> Work task
Please give the lines from the one containing "- number byte" through the one containing "### Summary" in the items below as a Markdown table with the columns Row and Line, numbering each row and leaving out blank lines.

> Information shown
▬▬▬▬▬▬

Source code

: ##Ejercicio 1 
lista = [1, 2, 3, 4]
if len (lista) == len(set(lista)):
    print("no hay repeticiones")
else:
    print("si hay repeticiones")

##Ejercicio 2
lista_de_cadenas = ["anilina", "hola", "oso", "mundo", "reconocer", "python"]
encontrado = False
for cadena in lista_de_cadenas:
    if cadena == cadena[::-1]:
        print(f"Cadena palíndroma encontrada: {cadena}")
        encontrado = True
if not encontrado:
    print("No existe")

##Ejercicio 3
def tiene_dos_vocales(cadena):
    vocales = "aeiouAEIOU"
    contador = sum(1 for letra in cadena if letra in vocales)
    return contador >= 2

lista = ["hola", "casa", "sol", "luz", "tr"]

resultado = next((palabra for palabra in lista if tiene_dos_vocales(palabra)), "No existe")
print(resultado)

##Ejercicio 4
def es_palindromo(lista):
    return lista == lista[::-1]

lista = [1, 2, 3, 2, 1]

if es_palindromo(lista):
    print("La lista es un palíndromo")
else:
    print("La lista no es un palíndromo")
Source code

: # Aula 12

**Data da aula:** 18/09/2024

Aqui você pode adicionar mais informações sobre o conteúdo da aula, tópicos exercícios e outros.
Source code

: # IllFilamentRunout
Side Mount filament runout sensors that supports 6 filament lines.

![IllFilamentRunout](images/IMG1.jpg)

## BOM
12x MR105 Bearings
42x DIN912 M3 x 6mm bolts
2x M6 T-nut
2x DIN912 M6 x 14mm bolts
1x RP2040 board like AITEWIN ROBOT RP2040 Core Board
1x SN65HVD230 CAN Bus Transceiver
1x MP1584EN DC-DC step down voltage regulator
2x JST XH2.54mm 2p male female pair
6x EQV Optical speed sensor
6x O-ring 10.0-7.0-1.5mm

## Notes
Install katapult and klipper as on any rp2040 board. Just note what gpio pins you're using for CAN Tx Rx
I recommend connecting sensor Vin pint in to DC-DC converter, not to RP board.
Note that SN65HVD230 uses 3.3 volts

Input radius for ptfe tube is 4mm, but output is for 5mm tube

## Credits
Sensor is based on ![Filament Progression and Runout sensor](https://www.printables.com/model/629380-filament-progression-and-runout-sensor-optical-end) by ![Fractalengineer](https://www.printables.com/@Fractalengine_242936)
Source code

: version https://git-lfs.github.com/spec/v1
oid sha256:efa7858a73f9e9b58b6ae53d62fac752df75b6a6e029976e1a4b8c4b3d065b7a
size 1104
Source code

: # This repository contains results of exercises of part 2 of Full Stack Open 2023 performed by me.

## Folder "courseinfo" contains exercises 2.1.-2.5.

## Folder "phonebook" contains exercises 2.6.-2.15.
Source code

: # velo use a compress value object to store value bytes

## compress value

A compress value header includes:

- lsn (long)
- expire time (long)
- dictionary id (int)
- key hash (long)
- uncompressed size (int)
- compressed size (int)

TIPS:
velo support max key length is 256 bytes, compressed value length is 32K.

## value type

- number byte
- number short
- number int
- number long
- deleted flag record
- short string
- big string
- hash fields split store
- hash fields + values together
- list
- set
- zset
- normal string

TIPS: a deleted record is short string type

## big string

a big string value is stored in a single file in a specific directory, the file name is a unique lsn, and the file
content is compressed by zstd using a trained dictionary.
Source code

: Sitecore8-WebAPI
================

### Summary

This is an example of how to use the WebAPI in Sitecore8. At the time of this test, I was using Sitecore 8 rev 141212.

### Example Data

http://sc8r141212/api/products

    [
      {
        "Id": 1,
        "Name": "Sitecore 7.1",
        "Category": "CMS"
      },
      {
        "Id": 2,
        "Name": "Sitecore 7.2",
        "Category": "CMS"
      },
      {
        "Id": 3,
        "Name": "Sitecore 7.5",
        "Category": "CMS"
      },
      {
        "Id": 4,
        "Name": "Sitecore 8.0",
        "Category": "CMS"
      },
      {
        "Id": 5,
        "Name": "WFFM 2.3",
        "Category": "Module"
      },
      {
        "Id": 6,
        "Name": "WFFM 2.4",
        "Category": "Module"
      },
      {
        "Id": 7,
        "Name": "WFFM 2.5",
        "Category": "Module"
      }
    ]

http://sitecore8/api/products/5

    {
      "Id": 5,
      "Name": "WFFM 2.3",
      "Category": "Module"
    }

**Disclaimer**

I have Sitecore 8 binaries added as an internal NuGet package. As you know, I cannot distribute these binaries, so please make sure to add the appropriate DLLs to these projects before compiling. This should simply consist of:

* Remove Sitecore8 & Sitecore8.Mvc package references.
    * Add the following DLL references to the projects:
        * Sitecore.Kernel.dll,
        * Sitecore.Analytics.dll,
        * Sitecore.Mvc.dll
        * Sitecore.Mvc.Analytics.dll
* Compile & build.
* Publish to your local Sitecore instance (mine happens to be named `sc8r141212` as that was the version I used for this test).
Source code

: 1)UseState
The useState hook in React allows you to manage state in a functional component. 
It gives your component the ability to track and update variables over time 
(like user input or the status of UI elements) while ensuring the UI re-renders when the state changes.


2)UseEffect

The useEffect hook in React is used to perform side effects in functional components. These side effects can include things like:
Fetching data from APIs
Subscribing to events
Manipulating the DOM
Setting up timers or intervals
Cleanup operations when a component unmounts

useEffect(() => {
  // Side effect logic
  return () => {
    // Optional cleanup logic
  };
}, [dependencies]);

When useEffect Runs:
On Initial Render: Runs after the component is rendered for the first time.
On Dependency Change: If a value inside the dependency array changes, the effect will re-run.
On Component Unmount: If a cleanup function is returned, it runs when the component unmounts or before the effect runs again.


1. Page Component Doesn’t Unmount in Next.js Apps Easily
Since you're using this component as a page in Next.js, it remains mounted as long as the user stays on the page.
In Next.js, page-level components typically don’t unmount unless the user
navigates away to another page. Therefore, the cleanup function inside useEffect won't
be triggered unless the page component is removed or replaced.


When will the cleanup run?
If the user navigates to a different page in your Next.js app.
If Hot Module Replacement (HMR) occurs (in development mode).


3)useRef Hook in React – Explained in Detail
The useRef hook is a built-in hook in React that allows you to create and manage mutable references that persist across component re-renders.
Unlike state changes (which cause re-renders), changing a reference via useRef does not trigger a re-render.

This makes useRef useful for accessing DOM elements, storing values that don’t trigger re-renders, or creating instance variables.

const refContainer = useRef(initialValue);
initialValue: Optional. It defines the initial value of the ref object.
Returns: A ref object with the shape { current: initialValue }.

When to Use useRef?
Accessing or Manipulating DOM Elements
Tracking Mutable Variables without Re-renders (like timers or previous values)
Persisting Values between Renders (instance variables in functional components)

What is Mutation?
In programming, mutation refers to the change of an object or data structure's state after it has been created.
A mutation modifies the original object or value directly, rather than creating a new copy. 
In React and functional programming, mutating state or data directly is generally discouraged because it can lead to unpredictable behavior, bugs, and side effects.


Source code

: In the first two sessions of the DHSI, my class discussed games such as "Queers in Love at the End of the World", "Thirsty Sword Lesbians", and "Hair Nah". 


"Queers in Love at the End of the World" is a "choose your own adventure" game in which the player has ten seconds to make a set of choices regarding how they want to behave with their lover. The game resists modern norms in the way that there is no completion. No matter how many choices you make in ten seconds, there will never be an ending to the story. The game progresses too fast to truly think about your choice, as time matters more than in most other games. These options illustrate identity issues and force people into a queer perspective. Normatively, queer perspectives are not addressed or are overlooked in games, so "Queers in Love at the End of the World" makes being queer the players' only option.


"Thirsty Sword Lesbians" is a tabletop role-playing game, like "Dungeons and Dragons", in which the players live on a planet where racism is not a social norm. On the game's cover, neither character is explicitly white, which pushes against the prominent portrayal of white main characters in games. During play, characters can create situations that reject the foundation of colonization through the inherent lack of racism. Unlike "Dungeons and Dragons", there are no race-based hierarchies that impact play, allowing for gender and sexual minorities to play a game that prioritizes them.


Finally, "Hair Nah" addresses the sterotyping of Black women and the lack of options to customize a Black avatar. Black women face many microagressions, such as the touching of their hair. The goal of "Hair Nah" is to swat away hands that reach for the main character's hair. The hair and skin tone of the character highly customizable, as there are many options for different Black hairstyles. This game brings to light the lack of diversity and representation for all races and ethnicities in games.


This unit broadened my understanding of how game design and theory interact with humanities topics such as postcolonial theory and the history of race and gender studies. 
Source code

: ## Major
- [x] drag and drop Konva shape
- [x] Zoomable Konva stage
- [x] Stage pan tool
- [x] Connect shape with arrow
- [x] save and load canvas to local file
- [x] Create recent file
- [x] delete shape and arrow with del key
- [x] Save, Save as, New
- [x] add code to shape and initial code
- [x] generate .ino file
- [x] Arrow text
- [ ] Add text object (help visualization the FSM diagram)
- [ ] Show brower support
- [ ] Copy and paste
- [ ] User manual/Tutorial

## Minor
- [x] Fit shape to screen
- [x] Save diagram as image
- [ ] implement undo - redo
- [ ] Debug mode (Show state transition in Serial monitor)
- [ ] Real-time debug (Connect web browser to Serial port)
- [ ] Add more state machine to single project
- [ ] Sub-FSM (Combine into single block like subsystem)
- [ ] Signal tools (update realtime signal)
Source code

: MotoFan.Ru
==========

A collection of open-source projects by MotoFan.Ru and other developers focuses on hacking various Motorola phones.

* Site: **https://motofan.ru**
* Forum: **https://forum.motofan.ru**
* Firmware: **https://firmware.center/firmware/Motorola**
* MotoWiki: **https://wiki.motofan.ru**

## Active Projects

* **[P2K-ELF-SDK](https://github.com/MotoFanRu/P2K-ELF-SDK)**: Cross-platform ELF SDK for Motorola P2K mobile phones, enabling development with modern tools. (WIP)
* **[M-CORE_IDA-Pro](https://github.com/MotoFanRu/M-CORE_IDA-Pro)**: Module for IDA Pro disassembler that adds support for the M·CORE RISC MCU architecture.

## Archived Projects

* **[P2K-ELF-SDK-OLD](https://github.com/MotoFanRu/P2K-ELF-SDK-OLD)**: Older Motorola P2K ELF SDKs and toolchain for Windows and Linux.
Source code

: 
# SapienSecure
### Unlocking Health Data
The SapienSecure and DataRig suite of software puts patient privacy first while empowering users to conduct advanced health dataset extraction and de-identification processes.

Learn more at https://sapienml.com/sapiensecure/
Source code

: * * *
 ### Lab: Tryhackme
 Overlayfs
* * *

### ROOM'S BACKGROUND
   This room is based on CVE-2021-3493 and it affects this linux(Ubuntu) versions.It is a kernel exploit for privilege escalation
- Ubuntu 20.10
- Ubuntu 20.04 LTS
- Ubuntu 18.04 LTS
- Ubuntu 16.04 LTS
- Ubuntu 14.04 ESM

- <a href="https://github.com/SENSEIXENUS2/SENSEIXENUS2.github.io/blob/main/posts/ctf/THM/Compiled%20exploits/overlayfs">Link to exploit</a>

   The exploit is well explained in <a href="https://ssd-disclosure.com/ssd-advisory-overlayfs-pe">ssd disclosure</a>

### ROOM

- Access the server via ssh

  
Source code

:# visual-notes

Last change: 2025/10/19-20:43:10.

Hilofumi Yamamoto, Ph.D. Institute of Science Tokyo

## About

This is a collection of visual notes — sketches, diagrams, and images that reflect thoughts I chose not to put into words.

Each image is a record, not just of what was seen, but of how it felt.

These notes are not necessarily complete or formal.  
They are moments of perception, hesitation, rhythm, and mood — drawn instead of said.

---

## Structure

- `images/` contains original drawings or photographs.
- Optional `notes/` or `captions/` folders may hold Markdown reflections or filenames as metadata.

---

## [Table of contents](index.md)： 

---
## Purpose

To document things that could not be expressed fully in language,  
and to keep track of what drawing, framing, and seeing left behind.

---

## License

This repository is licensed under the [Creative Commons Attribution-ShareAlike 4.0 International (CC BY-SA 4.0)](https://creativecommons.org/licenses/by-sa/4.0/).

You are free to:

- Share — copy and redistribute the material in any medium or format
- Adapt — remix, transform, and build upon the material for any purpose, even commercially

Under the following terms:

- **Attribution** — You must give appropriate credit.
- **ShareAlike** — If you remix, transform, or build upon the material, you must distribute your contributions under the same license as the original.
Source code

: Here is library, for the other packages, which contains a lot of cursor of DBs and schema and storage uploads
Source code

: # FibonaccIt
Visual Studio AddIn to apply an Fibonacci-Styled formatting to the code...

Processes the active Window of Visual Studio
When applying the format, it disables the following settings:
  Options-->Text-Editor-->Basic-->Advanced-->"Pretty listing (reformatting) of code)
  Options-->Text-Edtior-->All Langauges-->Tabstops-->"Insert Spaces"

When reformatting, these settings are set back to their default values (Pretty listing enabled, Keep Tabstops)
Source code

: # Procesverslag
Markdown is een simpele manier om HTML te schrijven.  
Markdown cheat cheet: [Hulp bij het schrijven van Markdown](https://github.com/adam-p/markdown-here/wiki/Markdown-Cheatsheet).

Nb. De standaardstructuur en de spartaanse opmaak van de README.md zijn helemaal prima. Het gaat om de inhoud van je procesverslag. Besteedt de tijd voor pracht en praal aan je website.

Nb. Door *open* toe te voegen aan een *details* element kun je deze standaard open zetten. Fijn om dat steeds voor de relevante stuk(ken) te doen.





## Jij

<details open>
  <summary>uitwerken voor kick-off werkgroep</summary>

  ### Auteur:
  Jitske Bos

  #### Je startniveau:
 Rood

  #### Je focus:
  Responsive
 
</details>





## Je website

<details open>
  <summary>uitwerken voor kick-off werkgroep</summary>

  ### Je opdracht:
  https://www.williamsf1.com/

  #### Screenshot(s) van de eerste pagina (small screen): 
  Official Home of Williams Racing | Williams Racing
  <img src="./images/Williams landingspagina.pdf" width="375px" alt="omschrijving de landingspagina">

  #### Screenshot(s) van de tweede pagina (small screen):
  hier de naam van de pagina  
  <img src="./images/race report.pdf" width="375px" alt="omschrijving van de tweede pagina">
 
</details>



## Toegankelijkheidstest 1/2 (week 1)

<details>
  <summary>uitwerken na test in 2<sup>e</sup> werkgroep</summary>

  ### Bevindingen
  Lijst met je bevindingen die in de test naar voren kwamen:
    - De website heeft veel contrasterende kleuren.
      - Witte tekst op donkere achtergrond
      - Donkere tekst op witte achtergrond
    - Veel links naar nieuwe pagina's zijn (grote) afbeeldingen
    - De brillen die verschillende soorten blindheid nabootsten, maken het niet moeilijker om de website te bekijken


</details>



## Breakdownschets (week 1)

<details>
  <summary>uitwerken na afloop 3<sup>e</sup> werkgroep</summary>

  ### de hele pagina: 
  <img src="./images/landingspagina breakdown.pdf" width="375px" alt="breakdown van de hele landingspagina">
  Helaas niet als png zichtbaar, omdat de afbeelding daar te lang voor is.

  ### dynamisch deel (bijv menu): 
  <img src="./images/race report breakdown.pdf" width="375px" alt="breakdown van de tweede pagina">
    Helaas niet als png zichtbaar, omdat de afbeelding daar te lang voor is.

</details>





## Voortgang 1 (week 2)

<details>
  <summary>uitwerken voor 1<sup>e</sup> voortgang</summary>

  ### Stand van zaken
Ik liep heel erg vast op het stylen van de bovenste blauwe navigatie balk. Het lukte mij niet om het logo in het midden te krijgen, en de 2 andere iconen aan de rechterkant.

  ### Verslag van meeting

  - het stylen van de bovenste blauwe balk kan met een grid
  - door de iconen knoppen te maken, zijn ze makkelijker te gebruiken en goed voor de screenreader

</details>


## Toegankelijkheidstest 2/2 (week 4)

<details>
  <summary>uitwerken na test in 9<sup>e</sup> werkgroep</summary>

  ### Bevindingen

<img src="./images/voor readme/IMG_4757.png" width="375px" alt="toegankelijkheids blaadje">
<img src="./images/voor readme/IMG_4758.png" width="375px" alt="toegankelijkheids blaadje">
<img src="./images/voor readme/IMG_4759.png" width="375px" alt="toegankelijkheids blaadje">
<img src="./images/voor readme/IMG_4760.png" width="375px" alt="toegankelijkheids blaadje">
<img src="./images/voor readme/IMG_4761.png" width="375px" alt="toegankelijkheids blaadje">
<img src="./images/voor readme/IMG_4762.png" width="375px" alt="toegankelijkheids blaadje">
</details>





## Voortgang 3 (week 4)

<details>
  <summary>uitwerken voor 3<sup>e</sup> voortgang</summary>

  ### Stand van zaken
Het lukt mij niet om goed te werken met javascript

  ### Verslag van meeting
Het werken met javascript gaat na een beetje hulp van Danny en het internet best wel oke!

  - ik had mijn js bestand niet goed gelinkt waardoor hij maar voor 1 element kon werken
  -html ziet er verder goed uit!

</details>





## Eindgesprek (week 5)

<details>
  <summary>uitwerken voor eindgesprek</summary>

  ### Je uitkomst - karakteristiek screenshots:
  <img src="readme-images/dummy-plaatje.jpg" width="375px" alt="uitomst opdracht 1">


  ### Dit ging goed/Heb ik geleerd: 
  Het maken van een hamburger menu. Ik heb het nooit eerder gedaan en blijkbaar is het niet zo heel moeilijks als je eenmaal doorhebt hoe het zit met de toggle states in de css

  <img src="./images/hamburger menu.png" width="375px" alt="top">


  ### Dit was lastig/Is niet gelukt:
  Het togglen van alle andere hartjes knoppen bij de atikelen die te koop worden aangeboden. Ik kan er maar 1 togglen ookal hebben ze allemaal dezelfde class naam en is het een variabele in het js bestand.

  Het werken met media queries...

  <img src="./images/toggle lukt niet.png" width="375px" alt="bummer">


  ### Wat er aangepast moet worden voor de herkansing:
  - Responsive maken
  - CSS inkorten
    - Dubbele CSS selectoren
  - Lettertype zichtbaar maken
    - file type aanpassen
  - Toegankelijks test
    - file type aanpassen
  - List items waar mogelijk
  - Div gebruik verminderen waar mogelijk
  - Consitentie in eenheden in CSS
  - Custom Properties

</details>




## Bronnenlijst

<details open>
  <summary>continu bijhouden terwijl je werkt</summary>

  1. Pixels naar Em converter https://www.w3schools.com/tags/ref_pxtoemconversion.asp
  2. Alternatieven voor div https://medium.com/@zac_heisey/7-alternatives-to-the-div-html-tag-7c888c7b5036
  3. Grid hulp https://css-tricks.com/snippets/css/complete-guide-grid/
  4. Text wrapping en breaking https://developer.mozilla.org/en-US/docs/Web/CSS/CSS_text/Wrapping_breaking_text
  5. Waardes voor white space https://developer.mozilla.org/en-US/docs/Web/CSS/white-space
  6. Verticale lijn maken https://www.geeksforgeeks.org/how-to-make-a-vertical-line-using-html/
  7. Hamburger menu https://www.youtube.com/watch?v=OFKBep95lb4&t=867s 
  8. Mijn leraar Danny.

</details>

▬▬▬▬▬▬

> Answer area
| Row | Line |
|---|---|
| 1 | - number byte |
| 2 | - number short |
| 3 | - number int |
| 4 | - number long |
| 5 | - deleted flag record |
| 6 | - short string |
| 7 | - big string |
| 8 | - hash fields split store |
| 9 | - hash fields + values together |
| 10 | - list |
| 11 | - set |
| 12 | - zset |
| 13 | - normal string |
| 14 | TIPS: a deleted record is short string type |
| 15 | ## big string |
| 16 | a big string value is stored in a single file in a specific directory, the file name is a unique lsn, and the file |
| 17 | content is compressed by zstd using a trained dictionary. |
| 18 | Source code |
| 19 | : Sitecore8-WebAPI |
| 20 | ================ |
| 21 | ### Summary |